Outa: E-tolling has failed
Wayne Duvenage says the project should be suspended and a proper consultation process conducted.
Gauteng Premier David Makhura has set up a panel to review the system, which is currently holding public hearings in Johannesburg.
Outa made submissions to the panel this morning.
The panel has been tasked with assessing the socio-economic impact of the tolling system.
The group says the state cannot afford to be fighting with its citizens for years to come over R1.9 billion per year for e-tolls.
Outa's Wayne Duvenage says the e-tolling system has failed and motorists can't be forced to co-operate.
The alliance says e-toll enforcement has serious unintended consequences, which the country cannot afford.
DISABLED PEOPLE SHOULD BE EXEMPT FROM PAYING E-TOLLS
The QuadPara Association of South Africa (Qasa) has told the Gauteng e-toll review panel that people with disabilities and those transporting them must be exempt from paying e-tolls.

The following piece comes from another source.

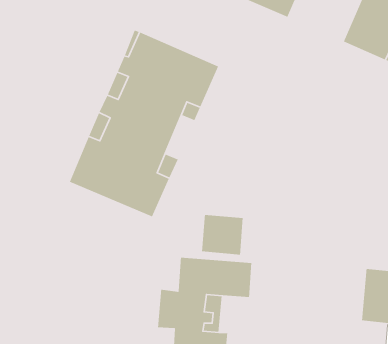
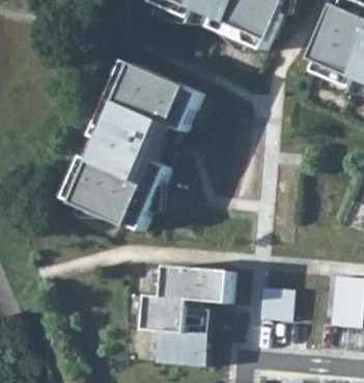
building: [201,214,244,255] -> none
building: none -> [259,289,292,322]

The organisation said this is the first time they have ever been consulted about the impact of e-tolls on this group.
Qasa is the eleventh interested party to make submissions to the panel.
So far, only the Consulting Engineers South Africa is in full support of the project.
Qasa's Chief Executive Officer Ari Seirlis says people with disabilities are charged double just to catch a lift because of the e-toll fees.
"Most quadriplegics don't own vehicles and don't drive and they also don't have alternative methods of transport that are accessible. They have always used the roads through friends and family."